> [WORK TASK]:
Lay out every line of text in all the rows as a Markdown table with two columns, Number and Line, numbering the lines in order and skipping any blank ones.
+++ MATERIAL SHOWN
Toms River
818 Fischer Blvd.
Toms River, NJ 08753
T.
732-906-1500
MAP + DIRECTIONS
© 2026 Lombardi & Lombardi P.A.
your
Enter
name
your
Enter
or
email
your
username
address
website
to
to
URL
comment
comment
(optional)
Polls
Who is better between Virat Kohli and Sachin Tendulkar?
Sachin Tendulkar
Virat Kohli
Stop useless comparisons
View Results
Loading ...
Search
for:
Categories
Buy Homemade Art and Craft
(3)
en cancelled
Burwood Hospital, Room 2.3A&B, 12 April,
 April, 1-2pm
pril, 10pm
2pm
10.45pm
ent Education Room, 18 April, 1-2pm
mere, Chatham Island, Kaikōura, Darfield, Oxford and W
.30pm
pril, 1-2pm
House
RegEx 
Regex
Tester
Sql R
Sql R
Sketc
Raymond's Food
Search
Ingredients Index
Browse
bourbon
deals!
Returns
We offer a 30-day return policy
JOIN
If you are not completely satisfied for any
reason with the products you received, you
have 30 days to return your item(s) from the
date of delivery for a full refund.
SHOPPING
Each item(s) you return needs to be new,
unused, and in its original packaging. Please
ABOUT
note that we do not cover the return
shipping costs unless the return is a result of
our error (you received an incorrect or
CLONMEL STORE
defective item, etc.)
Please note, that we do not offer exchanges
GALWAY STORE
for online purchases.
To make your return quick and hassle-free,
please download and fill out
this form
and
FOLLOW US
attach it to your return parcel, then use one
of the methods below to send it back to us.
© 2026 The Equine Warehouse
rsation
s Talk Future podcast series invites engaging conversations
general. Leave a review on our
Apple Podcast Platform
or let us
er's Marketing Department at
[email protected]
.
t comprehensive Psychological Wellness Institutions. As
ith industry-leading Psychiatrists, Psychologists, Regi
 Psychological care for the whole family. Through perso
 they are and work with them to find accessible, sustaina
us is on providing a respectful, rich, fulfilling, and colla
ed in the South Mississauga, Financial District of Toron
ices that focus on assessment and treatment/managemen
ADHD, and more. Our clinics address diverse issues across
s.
++++++
> [TASK RESPONSE]:
| Number | Line |
|---|---|
| 1 | Toms River |
| 2 | 818 Fischer Blvd. |
| 3 | Toms River, NJ 08753 |
| 4 | T. |
| 5 | 732-906-1500 |
| 6 | MAP + DIRECTIONS |
| 7 | © 2026 Lombardi & Lombardi P.A. |
| 8 | your |
| 9 | Enter |
| 10 | name |
| 11 | your |
| 12 | Enter |
| 13 | or |
| 14 | email |
| 15 | your |
| 16 | username |
| 17 | address |
| 18 | website |
| 19 | to |
| 20 | to |
| 21 | URL |
| 22 | comment |
| 23 | comment |
| 24 | (optional) |
| 25 | Polls |
| 26 | Who is better between Virat Kohli and Sachin Tendulkar? |
| 27 | Sachin Tendulkar |
| 28 | Virat Kohli |
| 29 | Stop useless comparisons |
| 30 | View Results |
| 31 | Loading ... |
| 32 | Search |
| 33 | for: |
| 34 | Categories |
| 35 | Buy Homemade Art and Craft |
| 36 | (3) |
| 37 | en cancelled |
| 38 | Burwood Hospital, Room 2.3A&B, 12 April, |
| 39 |  April, 1-2pm |
| 40 | pril, 10pm |
| 41 | 2pm |
| 42 | 10.45pm |
| 43 | ent Education Room, 18 April, 1-2pm |
| 44 | mere, Chatham Island, Kaikōura, Darfield, Oxford and W |
| 45 | .30pm |
| 46 | pril, 1-2pm |
| 47 | House |
| 48 | RegEx  |
| 49 | Regex |
| 50 | Tester |
| 51 | Sql R |
| 52 | Sql R |
| 53 | Sketc |
| 54 | Raymond's Food |
| 55 | Search |
| 56 | Ingredients Index |
| 57 | Browse |
| 58 | bourbon |
| 59 | deals! |
| 60 | Returns |
| 61 | We offer a 30-day return policy |
| 62 | JOIN |
| 63 | If you are not completely satisfied for any |
| 64 | reason with the products you received, you |
| 65 | have 30 days to return your item(s) from the |
| 66 | date of delivery for a full refund. |
| 67 | SHOPPING |
| 68 | Each item(s) you return needs to be new, |
| 69 | unused, and in its original packaging. Please |
| 70 | ABOUT |
| 71 | note that we do not cover the return |
| 72 | shipping costs unless the return is a result of |
| 73 | our error (you received an incorrect or |
| 74 | CLONMEL STORE |
| 75 | defective item, etc.) |
| 76 | Please note, that we do not offer exchanges |
| 77 | GALWAY STORE |
| 78 | for online purchases. |
| 79 | To make your return quick and hassle-free, |
| 80 | please download and fill out |
| 81 | this form |
| 82 | and |
| 83 | FOLLOW US |
| 84 | attach it to your return parcel, then use one |
| 85 | of the methods below to send it back to us. |
| 86 | © 2026 The Equine Warehouse |
| 87 | rsation |
| 88 | s Talk Future podcast series invites engaging conversations |
| 89 | general. Leave a review on our |
| 90 | Apple Podcast Platform |
| 91 | or let us |
| 92 | er's Marketing Department at |
| 93 | [email protected] |
| 94 | . |
| 95 | t comprehensive Psychological Wellness Institutions. As |
| 96 | ith industry-leading Psychiatrists, Psychologists, Regi |
| 97 |  Psychological care for the whole family. Through perso |
| 98 |  they are and work with them to find accessible, sustaina |
| 99 | us is on providing a respectful, rich, fulfilling, and colla |
| 100 | ed in the South Mississauga, Financial District of Toron |
| 101 | ices that focus on assessment and treatment/managemen |
| 102 | ADHD, and more. Our clinics address diverse issues across |
| 103 | s. |